The ‘Telemaster’ was one of those guitarists who held an enormous fan base for someone who never really went mainstream. Still cited as a monster influence to a broad base of guitarists, Gatton was a powerhouse. His ability to float easily between several diverse genres like R&B, blues, country and rockabilly, Gatton earned his reputation as a guitar alchemist with frightening skills and a warm and easy stage presence. He was asked many times by a variety of other commercially successful musicians to go on the road nationally and yet he always declined. The enigmatic Gatton prefered to stay close to his farm where he could be with his family and spend time on his hobby of working on antique cars.
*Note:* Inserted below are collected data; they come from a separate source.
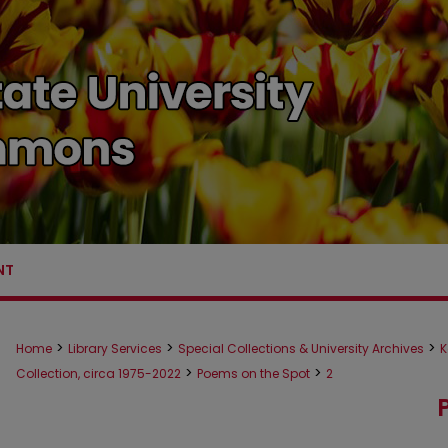
NT
>
>
>
Home
Library Services
Special Collections & University Archives
K
>
>
Collection, circa 1975-2022
Poems on the Spot
2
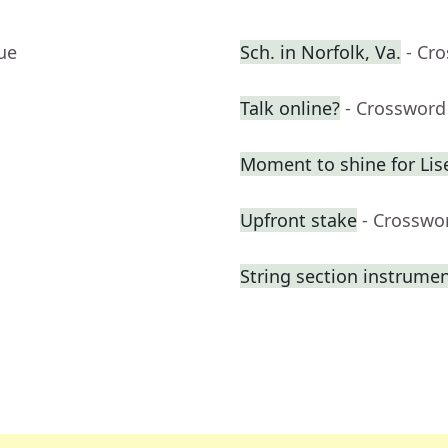
ue
Sch. in Norfolk, Va.
- Cr
Talk online?
- Crossword
Moment to shine for Lis
Upfront stake
- Crosswo
String section instrume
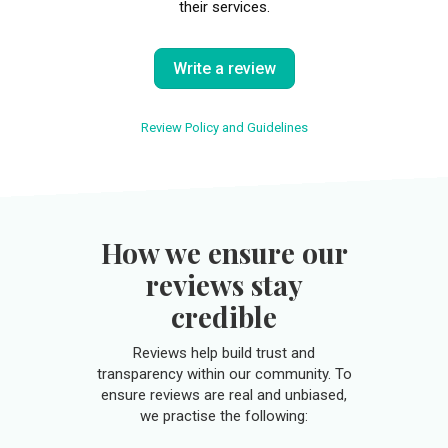
their services.
Write a review
Review Policy and Guidelines
How we ensure our
reviews stay
credible
Reviews help build trust and
transparency within our community. To
ensure reviews are real and unbiased,
we practise the following:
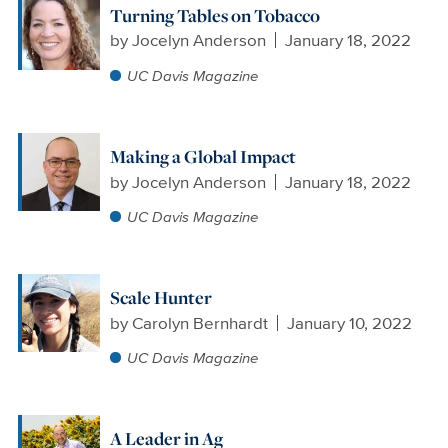
Turning Tables on Tobacco
by
Jocelyn Anderson
January 18, 2022
UC Davis Magazine
Making a Global Impact
by
Jocelyn Anderson
January 18, 2022
UC Davis Magazine
Scale Hunter
by
Carolyn Bernhardt
January 10, 2022
UC Davis Magazine
A Leader in Ag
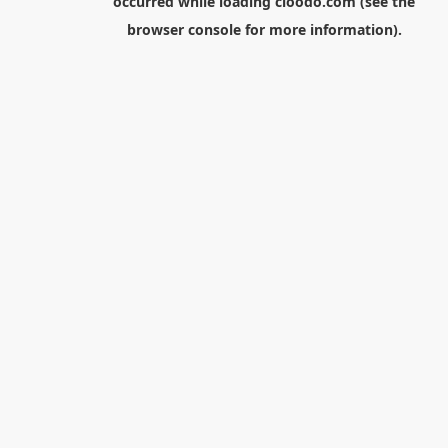
occurred while loading
cloodo.com
(see the
browser console
for more information).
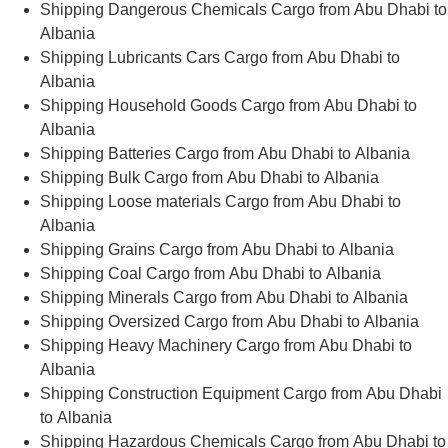
Shipping Dangerous Chemicals Cargo from Abu Dhabi to
Albania
Shipping Lubricants Cars Cargo from Abu Dhabi to
Albania
Shipping Household Goods Cargo from Abu Dhabi to
Albania
Shipping Batteries Cargo from Abu Dhabi to Albania
Shipping Bulk Cargo from Abu Dhabi to Albania
Shipping Loose materials Cargo from Abu Dhabi to
Albania
Shipping Grains Cargo from Abu Dhabi to Albania
Shipping Coal Cargo from Abu Dhabi to Albania
Shipping Minerals Cargo from Abu Dhabi to Albania
Shipping Oversized Cargo from Abu Dhabi to Albania
Shipping Heavy Machinery Cargo from Abu Dhabi to
Albania
Shipping Construction Equipment Cargo from Abu Dhabi
to Albania
Shipping Hazardous Chemicals Cargo from Abu Dhabi to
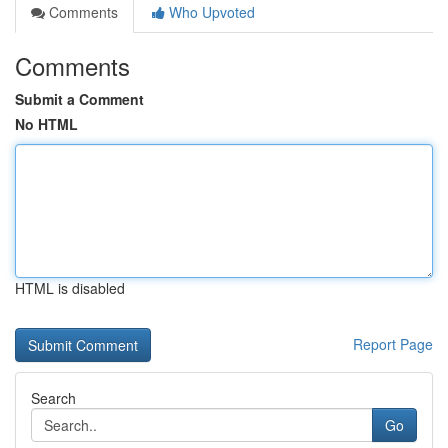
Comments
Who Upvoted
Comments
Submit a Comment
No HTML
HTML is disabled
Report Page
Search
Go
Based primarily out of the Washington D.C. area, Gatton was known as The Humbler due to his ability to ‘humble’ just about any guitar player who had the guts to climb on stage and go up against him in a ‘head cutting contest’. Despite the accolades and almost rabid fan base, Gatton stayed on the fringes of commercial success throughout his career. In 1994 Gatton gave into his lifetime battle with depression when he walked into his garage, locked it behind him and took his own life. It was a sad and tragic end to the ultimate guitarists guitarist. Fittingly his long time friend and band mate Evans John said of Gatton, “Danny had God’s hands. I heard God coming out of his amp.”
These five guitarists under the spot light are just a smattering of guitar masters that have slipped to the background of musical history. There are a multitude of others out there waiting to be rediscovered and enjoyed again. Don’t be in too much of a hurry to get to the future that you ignore your past. You might be surprised at what you may find.